----- TRECHO CITADO

A homossexualidade ainda é um dos temas tabu da sociedade, o que acaba se refletindo em diferentes campos sociais, inclusive na arte. Quando pensamos em como o universo homoafetivo foi representado pelo cinema, chegamos a uma história marcada por invisibilidades, estereótipos e limitações de abordagem, cenário que vem sendo modificado, seja no contexto europeu, americano, oriental ou brasileiro, desde os anos 80.

O primeiro filme a se ter notícia que abordou a problemática da homossexualidade de forma mais aprofundada foi Anders als die Anderen, de 1919, filme alemão com título traduzido no Brasil como “Diferente dos Outros”. Ele conta a história de Conrad Veidt, violinista que se apaixona por um jovem aluno e, posteriormente, acaba se matando, numa Alemanha que considerava “pederastia” crime.

Já em Hollywood, mais reconhecido centro de produção cinematográfica do mundo, o primeiro filme reconhecido como “gay” foi Lot in Sodom, de 1933, baseado na história bíblica de Sodoma e Gomorra. Antes disso, entre os anos 20 e o inicio dos anos 30, diversos filmes incorporaram personagens homossexuais, que apareciam mais a partir de insinuações do que com a utilização de uma abordagem direta.

Entretanto, ainda a partir dos anos 30, passou a vigorar nos Estados Unidos o Código Hayes, de forte influencia religiosa e que impunha aos filmes Hollywoodianos uma série de sanções e censuras temáticas.  O código vigorou até os anos 50 e, nesse período, foram praticamente inexistentes produções que insinuassem a homossexualidade, sob pena de multas e sanções na distribuição. Para ilustrar como esse código representou uma “moralização” do cinema norte-americano, que atingiu não apenas os filmes de temática homossexual, NAZÁRIO (2003) cita o exemplo do personagem Tarzan:

Em 1932, Tarzan (Johnny Weissmüller) usava uma tanga de couro (…), e o maiô da Jane (Maureen O’Sullivan) permitia a observação daquele ponto crucial onde nascem os seios. Em 1939, (…), as ligas de moral obrigaram Tarzan a esconder seu umbigo “obsceno” e Jane a cobrir-se com uma malha inteiriça. Finalmente, em 1947, (…), esses pulavam de galho em galho com peles de leopardo até os joelhos.

Mesmo após o fim da vigência do código, o tema ainda continuou um tabu. Conforme aponta NAZARIO (2003), a homossexualidade causava um “mal-estar”, tanto que, “entre 1961 e 1976, em 32 filmes que abordaram o tema, 13 personagens homossexuais matavam-se, 18 eram mortos por seus amantes e um era castrado”. Essa representação convivia, lado a lado, com a comicidade e com a ridicularização, através do “gay clown”, em termo adotado por MORENO (2001).

Essa situação viria a mudar, paradoxalmente, a partir dos anos 90, com filmes que abordavam o tema da “peste gay” – a AIDS – tendo como melhor exemplo “Filadélfia”, de 1991, vencedor de dois Oscars. Esses filmes inauguraram a inserção de representações afirmativas e que não seriam mais raras de serem vistas.

----------
----- LINHAS

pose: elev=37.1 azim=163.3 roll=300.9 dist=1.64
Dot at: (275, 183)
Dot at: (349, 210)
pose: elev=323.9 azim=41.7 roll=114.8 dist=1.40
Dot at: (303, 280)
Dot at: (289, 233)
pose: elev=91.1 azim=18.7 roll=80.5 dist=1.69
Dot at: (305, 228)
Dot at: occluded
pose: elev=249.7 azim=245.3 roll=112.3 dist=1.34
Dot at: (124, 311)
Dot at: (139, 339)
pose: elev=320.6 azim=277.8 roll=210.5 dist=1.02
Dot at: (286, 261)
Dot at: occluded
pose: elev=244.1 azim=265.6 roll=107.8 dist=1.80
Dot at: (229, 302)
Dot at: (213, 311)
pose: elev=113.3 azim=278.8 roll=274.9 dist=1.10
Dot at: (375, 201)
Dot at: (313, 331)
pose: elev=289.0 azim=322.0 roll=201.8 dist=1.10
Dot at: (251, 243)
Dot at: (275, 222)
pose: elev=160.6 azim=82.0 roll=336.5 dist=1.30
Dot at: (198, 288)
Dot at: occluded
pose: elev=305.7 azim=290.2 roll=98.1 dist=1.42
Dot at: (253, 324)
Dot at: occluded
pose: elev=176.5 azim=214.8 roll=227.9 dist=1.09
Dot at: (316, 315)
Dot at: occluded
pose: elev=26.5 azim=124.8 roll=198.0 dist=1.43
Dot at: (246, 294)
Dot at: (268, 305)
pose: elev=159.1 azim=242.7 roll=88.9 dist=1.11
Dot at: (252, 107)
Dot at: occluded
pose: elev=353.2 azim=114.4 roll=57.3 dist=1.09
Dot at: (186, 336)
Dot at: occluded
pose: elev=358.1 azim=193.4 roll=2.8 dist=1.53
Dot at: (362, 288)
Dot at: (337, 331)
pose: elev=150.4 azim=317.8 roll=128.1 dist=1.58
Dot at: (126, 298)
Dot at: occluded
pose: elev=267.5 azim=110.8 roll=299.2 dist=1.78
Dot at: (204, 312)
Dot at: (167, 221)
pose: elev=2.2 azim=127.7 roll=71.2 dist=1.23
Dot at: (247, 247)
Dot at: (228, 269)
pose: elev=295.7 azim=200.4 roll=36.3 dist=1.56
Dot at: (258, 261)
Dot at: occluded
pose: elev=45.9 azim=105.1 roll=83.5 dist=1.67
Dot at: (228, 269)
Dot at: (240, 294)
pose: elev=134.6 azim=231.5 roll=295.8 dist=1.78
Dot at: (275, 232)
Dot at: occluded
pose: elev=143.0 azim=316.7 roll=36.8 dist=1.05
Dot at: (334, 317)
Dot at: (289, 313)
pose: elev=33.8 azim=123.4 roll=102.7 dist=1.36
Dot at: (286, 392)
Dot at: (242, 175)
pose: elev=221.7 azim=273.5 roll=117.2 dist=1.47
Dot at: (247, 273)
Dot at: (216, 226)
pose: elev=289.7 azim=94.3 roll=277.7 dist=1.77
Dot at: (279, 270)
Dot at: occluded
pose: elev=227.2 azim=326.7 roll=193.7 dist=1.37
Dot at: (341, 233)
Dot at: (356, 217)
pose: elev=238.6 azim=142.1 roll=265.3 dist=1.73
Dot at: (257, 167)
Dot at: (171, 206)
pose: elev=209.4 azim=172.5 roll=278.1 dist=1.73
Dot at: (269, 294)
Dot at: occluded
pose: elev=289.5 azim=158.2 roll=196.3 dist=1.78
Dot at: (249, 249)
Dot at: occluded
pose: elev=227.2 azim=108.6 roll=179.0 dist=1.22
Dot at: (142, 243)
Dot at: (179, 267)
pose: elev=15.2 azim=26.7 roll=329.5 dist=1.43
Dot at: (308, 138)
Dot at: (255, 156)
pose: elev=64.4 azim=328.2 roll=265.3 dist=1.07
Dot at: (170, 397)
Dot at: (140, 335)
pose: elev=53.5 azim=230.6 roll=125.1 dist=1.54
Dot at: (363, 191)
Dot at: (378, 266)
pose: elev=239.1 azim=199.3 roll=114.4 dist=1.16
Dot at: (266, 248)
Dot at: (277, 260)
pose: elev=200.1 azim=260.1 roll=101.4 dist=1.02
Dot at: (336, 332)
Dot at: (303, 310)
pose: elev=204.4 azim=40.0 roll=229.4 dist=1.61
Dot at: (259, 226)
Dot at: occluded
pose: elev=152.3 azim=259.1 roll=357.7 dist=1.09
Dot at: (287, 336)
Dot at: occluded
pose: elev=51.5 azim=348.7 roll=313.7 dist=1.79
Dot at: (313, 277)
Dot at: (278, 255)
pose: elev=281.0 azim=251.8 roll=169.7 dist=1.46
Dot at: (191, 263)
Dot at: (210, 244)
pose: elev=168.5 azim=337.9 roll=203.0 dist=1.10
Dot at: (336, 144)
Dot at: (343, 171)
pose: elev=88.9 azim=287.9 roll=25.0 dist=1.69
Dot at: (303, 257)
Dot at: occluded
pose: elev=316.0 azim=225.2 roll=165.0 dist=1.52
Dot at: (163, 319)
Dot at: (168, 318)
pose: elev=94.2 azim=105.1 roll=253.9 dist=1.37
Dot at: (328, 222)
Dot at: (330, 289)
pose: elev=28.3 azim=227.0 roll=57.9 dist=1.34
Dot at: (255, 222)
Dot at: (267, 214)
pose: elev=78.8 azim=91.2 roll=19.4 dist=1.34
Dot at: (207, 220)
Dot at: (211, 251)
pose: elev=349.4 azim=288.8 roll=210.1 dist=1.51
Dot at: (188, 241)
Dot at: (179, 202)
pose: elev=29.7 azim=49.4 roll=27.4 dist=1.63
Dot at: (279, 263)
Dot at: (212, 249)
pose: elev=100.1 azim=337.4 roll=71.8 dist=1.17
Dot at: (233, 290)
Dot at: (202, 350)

----------

• [INSTRUÇÕES DAS TAREFAS]
• a. Liste todos os filmes que o texto sobre a homossexualidade no cinema menciona pelo título, cada um com o ano indicado.
• b. Prossiga com o texto sobre a representação da homossexualidade no cinema a partir do ponto em que ele termina.

• [RESPOSTAS DAS TAREFAS]
• a.
- Anders als die Anderen (“Diferente dos Outros”), 1919
- Lot in Sodom, 1933
- Filadélfia, 1991

• b.
No Brasil, essa ausência de representações seguiu histórico semelhante. O primeiro filme que se tem notícia a ter personagens homossexuais foi uma comédia chamada “Aníbal quer Casar”, de 1923, conforme aponta MORENO (2001).

De acordo com GOIS (2002), numa analise da pesquisa realizada por Antonio Moreno sobre a representação dos homossexuais no cinema brasileiro, existiriam três fases principais de construção de representações: a primeira, entre os anos 20 e 60, marcada pela invisibilidade quase completa; a segunda, a partir dos anos 60, marcada por um maior número de películas que passou a abordar o assunto, mas ainda não de forma central; e a terceira, a partir dos anos 70, quando houve um boom em torno da temática. Entretanto, sinaliza o autor, é nesse mesmo período que surge o “homossexual padrão”, através de um gestual, de uma forma de falar e de agir, geralmente caricatural e estereotipada.

Assim, mesmo podendo questionar o modo como a homossexualidade era tratada, especialmente do ponto de vista do cômico e da estranheza, em números absolutos, esse foi um período importante para uma mudança em relação ao silêncio e à construção da invisibilidade homossexual na arte cinematográfica nacional.

Esse período preparou terreno para os anos 70 e 80, quando tal tipo de produção atingiu seu auge. Entre 1970 e 1979, foram produzidos e lançados no país aproximadamente sessenta títulos. E, já nos anos 80, foram cerca de 44, segundo mesmo levantamento realizado por MORENO (2001).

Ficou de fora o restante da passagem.